▶ [What is needed]:
Extract every line of the material that holds the string "image".

▶ [Data supplied]:
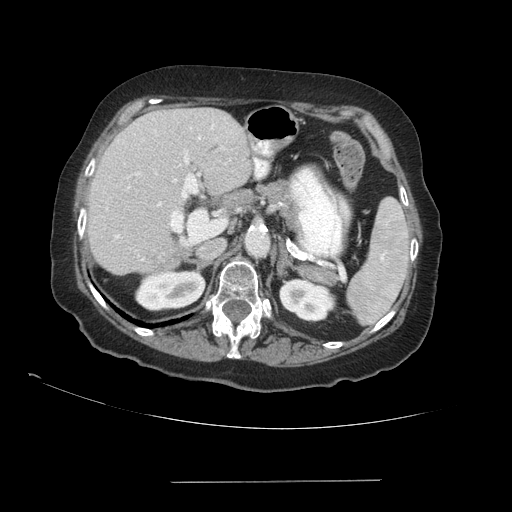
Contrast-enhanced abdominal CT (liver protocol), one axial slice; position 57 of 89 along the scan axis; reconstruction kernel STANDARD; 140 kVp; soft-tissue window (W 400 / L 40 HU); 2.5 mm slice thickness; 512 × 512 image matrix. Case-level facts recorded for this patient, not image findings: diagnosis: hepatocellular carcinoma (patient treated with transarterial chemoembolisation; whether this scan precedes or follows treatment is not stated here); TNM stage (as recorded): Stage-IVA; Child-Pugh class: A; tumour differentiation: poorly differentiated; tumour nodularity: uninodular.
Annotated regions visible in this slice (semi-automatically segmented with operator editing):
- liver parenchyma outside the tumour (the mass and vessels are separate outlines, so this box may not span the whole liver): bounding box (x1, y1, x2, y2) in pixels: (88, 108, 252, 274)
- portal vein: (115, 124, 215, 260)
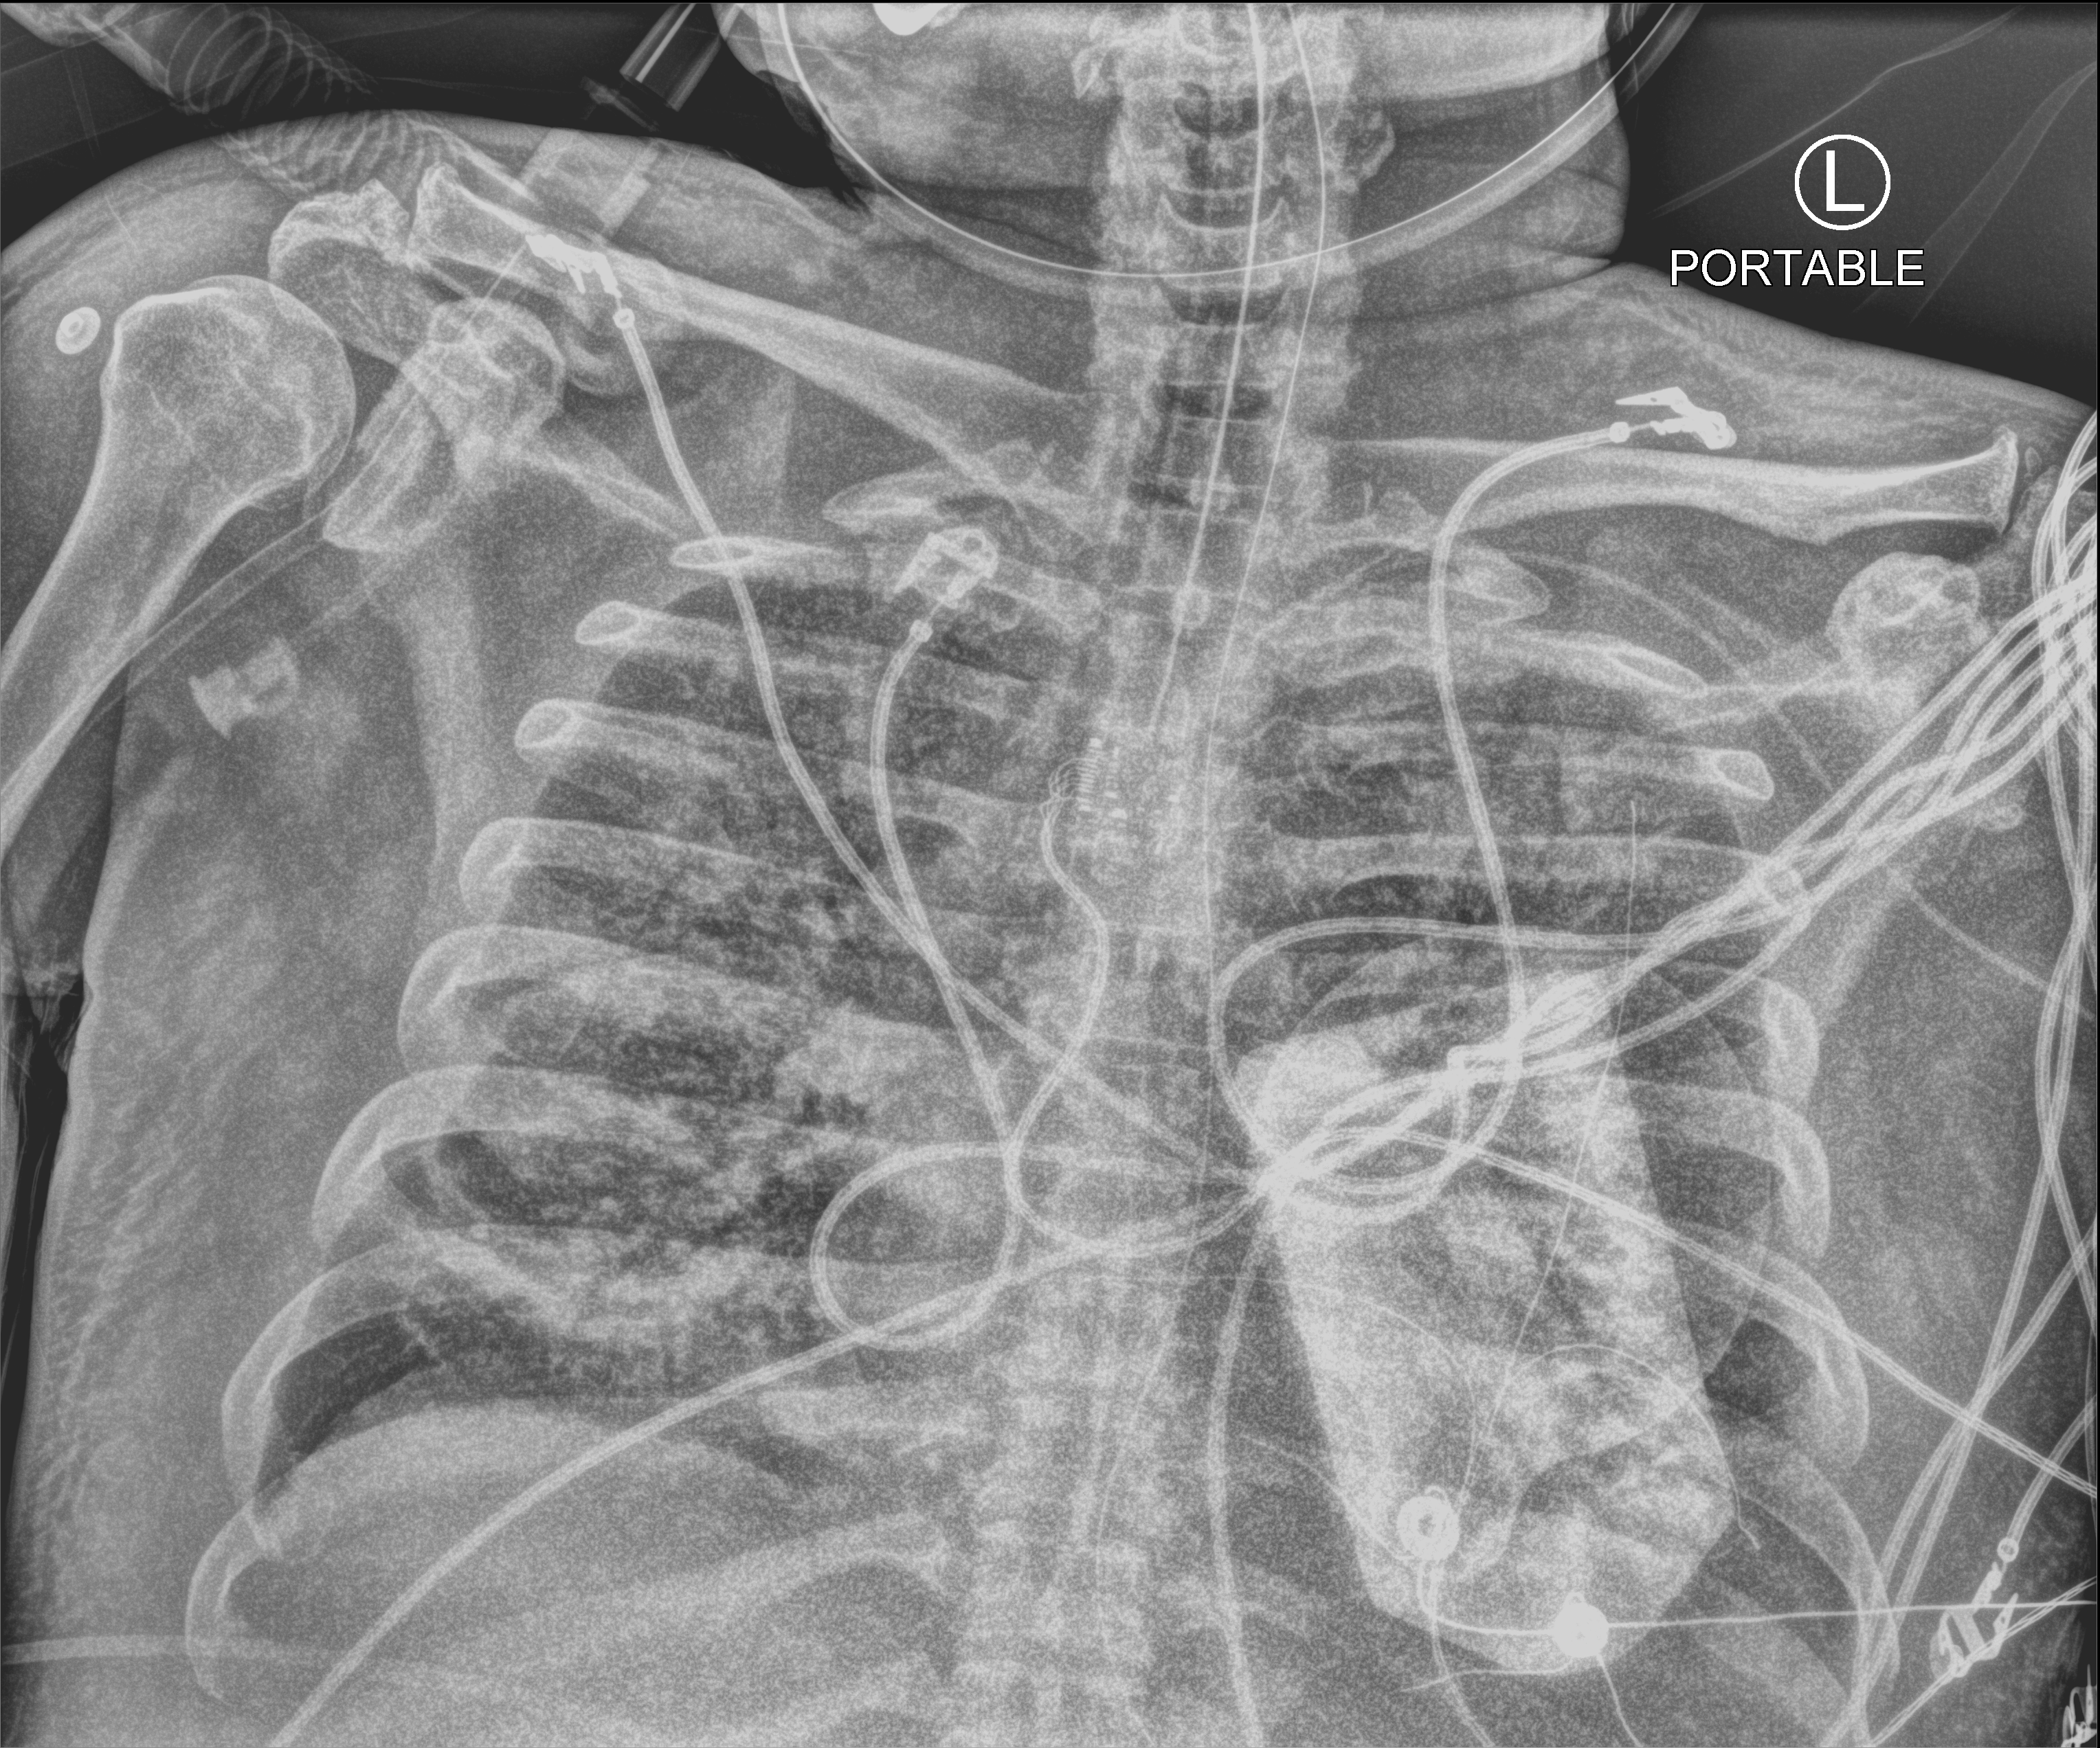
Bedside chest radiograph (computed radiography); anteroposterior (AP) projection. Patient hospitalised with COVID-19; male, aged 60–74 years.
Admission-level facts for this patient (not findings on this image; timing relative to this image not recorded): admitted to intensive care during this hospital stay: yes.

▶ [Finished task]:
Contrast-enhanced abdominal CT (liver protocol), one axial slice; position 57 of 89 along the scan axis; reconstruction kernel STANDARD; 140 kVp; soft-tissue window (W 400 / L 40 HU); 2.5 mm slice thickness; 512 × 512 image matrix. Case-level facts recorded for this patient, not image findings: diagnosis: hepatocellular carcinoma (patient treated with transarterial chemoembolisation; whether this scan precedes or follows treatment is not stated here); TNM stage (as recorded): Stage-IVA; Child-Pugh class: A; tumour differentiation: poorly differentiated; tumour nodularity: uninodular.
Admission-level facts for this patient (not findings on this image; timing relative to this image not recorded): admitted to intensive care during this hospital stay: yes.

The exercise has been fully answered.